Monthly Archives: October 2015
By David F. Box, M.D.
Shingles is a common disease caused by the chickenpox virus. In the past, primary chickenpox typically occurred during the childhood years. The chickenpox vaccine was developed in 1995 and has been routinely administered to children in developed countries for many years. So, it is currently rare for a healthy child to develop chickenpox after receiving the vaccine. However, as the immunity to chickenpox declines over time, individuals grow susceptible to a secondary infection, which we call shingles. Most commonly, the infection manifests itself as a painful rash occurring on one side of the trunk of the body. The second most common location is on one side of the face and scalp.
If the rash occurs in that second location, it can attack the eye directly, causing permanent visual damage and chronic eye pain. In many cases, the risk of this can be decreased by prompt treatment. At the Indiana Eye Clinic, all of our doctors are thoroughly trained in the emergency management of shingles involving the eye structures. We work closely with your primary care physician to optimize your treatment and minimize the risks of chronic complications.
Prior to the development of the chickenpox vaccine, the lifetime risk of developing shingles was between 10-20 percent in individuals who had suffered from chickenpox earlier in life. Most experts believe that the immunity to chickenpox resulting from the childhood vaccine is not as long-lasting as the immunity from an actual case of chickenpox. Therefore, the incidence of shingles is expected to increase in the future among individuals who were born after the early ’90s. In addition, it is expected that shingles in this group of patients may occur at a younger average age than their predecessors.
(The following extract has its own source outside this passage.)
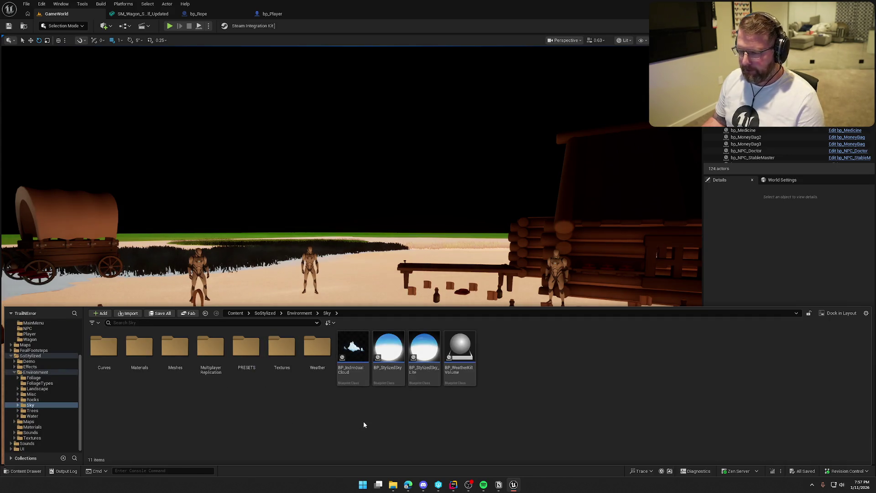
{"action": "left_click_drag", "start_coordinate": [388, 346], "coordinate": [437, 230]}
Not all experts agree on this subject but the shingles vaccine is expected to be recommended for these individuals by the time they reach the age of 50.
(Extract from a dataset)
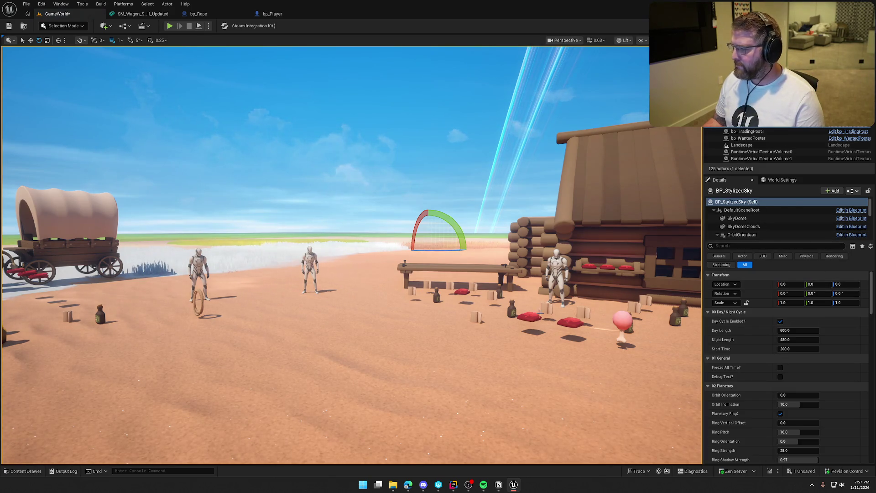
{"action": "key", "text": "alt+p"}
If you were born before 1990, you still are faced with a 10-20 percent risk of contracting shingles. Usually the disease would appear after age 60 in your group. Ophthalmologists commonly see patients over age 60 who are suffering from shingles occurring on the face and scalp. In most patients, the disease is self-limiting and resolves without long-term complications in 2-3 weeks. Unfortunately there is a small group of shingles patients who suffer long-term complications of this disease.
The best option for this disease is prevention. The shingles vaccine (Zostavax) has been shown to greatly decrease the risk of shingles. The vaccine is approved by the Food and Drug Administration for adults 50 and older. It is currently recommended for adults 60 and older with normal immune systems and no known allergies to the components of the vaccine.